Six more bodies may be buried in Jersey home

JERSEY: MORE BODIES may be buried at a former children's home in Jersey, where a youngster's remains were found by detectives…

JERSEY:MORE BODIES may be buried at a former children's home in Jersey, where a youngster's remains were found by detectives investigating allegations of widespread child abuse on the island, police said yesterday.

The remains were found under a thick concrete floor inside the Victorian mansion, beside scraps of fabric, a button and what appeared to be a hair clip. It is believed the child's skull was among the remains found.

Yesterday Lenny Harper, the senior investigating officer, said a sniffer dog that found the first remains had identified six other potential burial sites in and around the home.

Radar equipment had confirmed areas of interest and he said he could not rule out the possibility that "half a dozen" bodies might be found. "There could be six, but it could be higher than that," Mr Harper said.

READ MORE

The officer in charge of the case said bones were found on the premises about five years ago. At the time, it was assumed they were animal bones, but in light of the new findings, the police hoped to examine them - if they can find them. "They have gone missing," said Mr Harper.

The search at the former home, Haut de la Garenne, is expected to take several weeks, and it will be at least a fortnight before the age and sex of the child whose remains have been found, and when he or she died, can be established.

Mr Harper said identifying the child could be difficult, as the records relating to the home were not complete. Police are sifting through missing people's reports going back almost 50 years.

The discovery of the remains on Saturday came after Jersey police last Tuesday began a forensic search of the building, now a youth hostel. "We got information from three different sources that there may well be human remains here," said Mr Harper, speaking outside the home in St Martin.

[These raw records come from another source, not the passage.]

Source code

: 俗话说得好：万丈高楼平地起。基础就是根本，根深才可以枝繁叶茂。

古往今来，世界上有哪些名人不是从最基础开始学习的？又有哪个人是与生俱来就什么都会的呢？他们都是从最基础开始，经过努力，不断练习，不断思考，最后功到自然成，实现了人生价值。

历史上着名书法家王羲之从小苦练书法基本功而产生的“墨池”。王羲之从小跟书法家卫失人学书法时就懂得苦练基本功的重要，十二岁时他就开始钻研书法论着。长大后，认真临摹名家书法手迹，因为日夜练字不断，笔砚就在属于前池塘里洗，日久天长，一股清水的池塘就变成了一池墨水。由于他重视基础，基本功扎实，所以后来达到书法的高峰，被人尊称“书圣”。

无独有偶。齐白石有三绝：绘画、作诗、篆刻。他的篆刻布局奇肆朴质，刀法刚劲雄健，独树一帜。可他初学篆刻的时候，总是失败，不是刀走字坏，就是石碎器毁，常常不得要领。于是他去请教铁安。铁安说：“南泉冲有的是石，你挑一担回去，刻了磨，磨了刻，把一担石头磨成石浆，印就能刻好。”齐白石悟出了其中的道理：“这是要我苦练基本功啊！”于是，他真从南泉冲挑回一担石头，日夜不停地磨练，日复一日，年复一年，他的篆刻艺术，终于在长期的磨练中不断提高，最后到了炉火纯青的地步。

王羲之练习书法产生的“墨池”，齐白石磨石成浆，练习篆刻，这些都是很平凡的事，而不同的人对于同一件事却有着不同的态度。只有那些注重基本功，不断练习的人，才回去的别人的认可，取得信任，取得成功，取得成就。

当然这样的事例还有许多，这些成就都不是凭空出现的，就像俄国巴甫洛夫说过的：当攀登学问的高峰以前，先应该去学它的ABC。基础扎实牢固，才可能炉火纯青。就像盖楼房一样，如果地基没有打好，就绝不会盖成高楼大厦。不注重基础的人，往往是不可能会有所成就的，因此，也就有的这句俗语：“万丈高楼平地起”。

The abuse investigation, one of the biggest in the history of the Channel island, began more than a year ago after an earlier inquiry into allegations of abuse connected to the Sea Cadet Corps on Jersey. Police spotted links between suspects in the Sea Cadet case and a number of institutions on Jersey, including Haut de la Garenne. For 12 months, officers worked covertly on the case before going public last November and appealing for any alleged victims of abuse to contact them.

Since then, police have taken statements from about 140 alleged victims who claim to have been abused while at Haut de la Garenne, as well as 40 suspects. Most of these suspects were "respected figures of the establishment" who worked at the home in "positions of responsibility", Mr Harper said.

The allegations date back to the 1940s and up to 1986, when the home was closed, but the bulk of complainants claim they were abused in the 1960s, said Mr Harper.

"Allegations range from physical assaults right through to rape. It is difficult to envisage more horrific crimes than some of those that are alleged to have been carried out here," he said.

So far, one man has been charged with three indecent assaults on girls under the age of 16, allegedly committed while he worked at Haut de la Garenne.

But police yesterday said he was not suspected of any other crimes, and was not linked to the remains discovered at the weekend.

Jersey senator Stuart Syvret claimed there was a "culture of cover-up and concealment" within the island's government, the States of Jersey. "There has been a long-running systematic failure of child protection on the island."

He said he had heard of abuse dating from the end of the second World War up to the 1990s at Haut de la Garenne and other homes.